PILRpep3 inhibited TEM of monocytes as well as endothelial cell tube formation. RA is a chronic inflammatory disease involving uncontrolled infiltration of various immune cells into the synovial tissues. The formation of new blood vessels to the synovium is another key event in RA progression. The importance of β1 integrin functions in these processes has been well documented (Azcutia et al., 2013; Choy, 2012; Davignon et al., 2013; Kim et al., 2000; Liote et al., 1996; Paleolog, 2009; Parsons et al., 2012; Ucuzian et al., 2010). We reasoned that PILR peptide-induced activation of CD99 could inhibit TEM of leukocytes and angiogenesis via suppression of β1 integrin activity. Indeed, PILRpep3 treatment inhibited transmigration of monocytes through an endothelial monolayer and tube formation induced by VEGF in a dose-dependent manner. In addition, peptide injection significantly suppressed monocyte infiltration into locally inflamed ear skin induced by topical application of PMA. The influence of PILR-derived peptides on the inflammatory response was confirmed in CIA mice showing typical histological aspects of arthritis, severe monocyte/macrophage infiltration and joint deformity, and was comparable to that of MTX. MTX is widely used for treating certain types of cancer, psoriasis, and inflammatory diseases including RA (Tian and Cronstein, 2007). It was developed as a folic acid analogue, interfering with the growth of certain cells such as cancer and bone marrow cells, by inhibiting purine and pyrimidine synthesis. However, our study showed that PILRpep3 specifically interacted with CD99 expressed on the surface of monocytes, and subsequently interfered with cellular adhesion and TEM, giving rise to the suppression of immune responses. Thus, simultaneous use of MTX and PILRpep3 might be more powerful and effective for the treatment of RA. These results suggest that PILRpep3-induced decrease in affinity of β1 integrin might suppress inflammatory reactions by reducing integrin-mediated leukocyte infiltration and inflammation-associated angiogenesis.

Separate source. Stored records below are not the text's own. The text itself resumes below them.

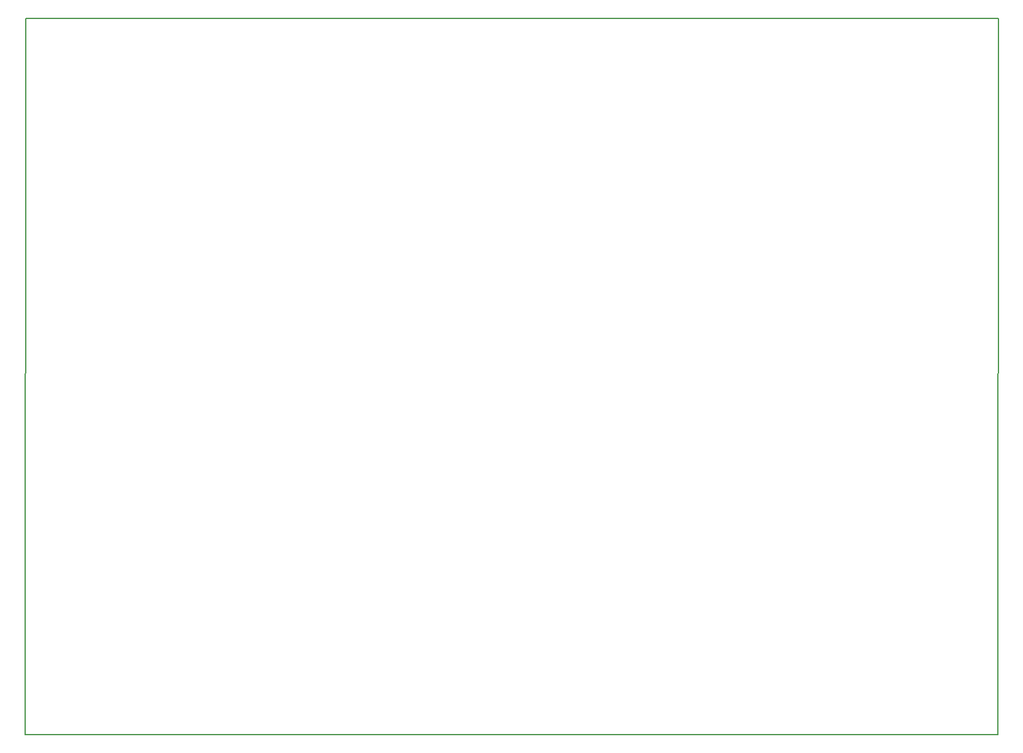
<source format=gbr>
G04 #@! TF.GenerationSoftware,KiCad,Pcbnew,5.0.1-33cea8e~68~ubuntu16.04.1*
G04 #@! TF.CreationDate,2018-10-22T20:49:09-07:00*
G04 #@! TF.ProjectId,STM32,53544D33322E6B696361645F70636200,rev?*
G04 #@! TF.SameCoordinates,Original*
G04 #@! TF.FileFunction,Profile,NP*
%FSLAX46Y46*%
G04 Gerber Fmt 4.6, Leading zero omitted, Abs format (unit mm)*
G04 Created by KiCad (PCBNEW 5.0.1-33cea8e~68~ubuntu16.04.1) date Mon 22 Oct 2018 08:49:09 PM PDT*
%MOMM*%
%LPD*%
G01*
G04 APERTURE LIST*
%ADD10C,0.150000*%
G04 APERTURE END LIST*
D10*
X72468900Y-132883020D02*
X206775000Y-132900000D01*
X72547480Y-33985200D02*
X72475000Y-132875000D01*
X206850000Y-34025000D02*
X72555100Y-33980120D01*
X206775000Y-132850000D02*
X206850000Y-34025000D01*
M02*

</source>
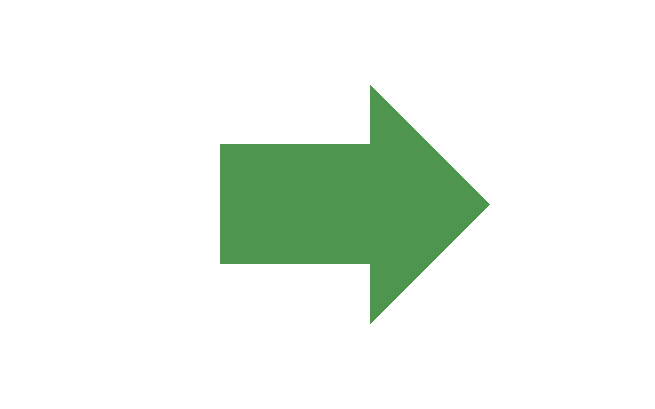
<source format=gbr>
%FSLAX34Y34*%%MOIN*%%ADD10R,1.0X0.5*%D10*G36*X200Y3000D02*G01X7000D01*G01Y1000D01*G01X11000Y5000D01*G01X7000Y9000D01*G01Y7000D01*G01X2000D01*G01Y3000D01*G37*M02*
</source>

Both β1 and β2 integrin families play a central role in the adhesion of monocytes/macrophages to the endothelium or ECM and extravasation to the inflamed tissues (McNally and An derson, 2002). The basal expression of β1 integrin molecules (VLA-1 to VLA-6) in monocytes is merely detectable, but expression is upregulated when monocytes are stimulated by inflammation-mediated cytokines such as TNF, IFN, or interleukins, or by crosslinking of β2 integrin (McNally and Anderson, 2002; Rubio et al., 1995). It has been known that β1 integrin molecules are upregulated on the surface of the cells in response to LPS (Kang et al., 1995; McNally and Anderson, 2002). Consistently, our results showed that adhesion of LPS-treated monocytes to the ECM was significantly increased as compared to that of non-treated monocytes, and PILRpep3 more dramatically inhibited β1 integrin-mediated adhesion of monocytes treated with LPS. This might be due to upregulation of the surface expression of β1 integrin molecules. Of note, PILRpep3 did not affect monocyte infiltration in the non-inflamed skin. For several decades, it has been considered that macrophages are major mediators of inflammation in patients with RA (Bauer et al., 2009; Kraan et al., 2001). Massive amounts of monocytes are continuously recruited into the synovium and subsequently stimulate monocyte-to-macrophage differentiation, leading to the accumulation of macrophages. Macrophages accumulate various inflammatory mediators, causing eventual destruction of the cartilage and bone. However, monocytes, macrophages, and dendritic cells also contribute to normal immune surveillance to provide efficient immunological defense to protect the host against infection by microbes and to maintain tissue homeostasis. Thus, it is clinically significant that PILRpep3 affects only inflammatory immune response but not normal innate immunity, suggesting that it would not cause any significant immunodeficiency.

In conclusion, our findings demonstrate that PILR-derived agonist ligands activate CD99, which suppresses inflammatory responses via the inactivation of β1 integrin. Accordingly, these PILR-derived agonist ligands can be novel therapeutic drug candidates for inflammatory diseases.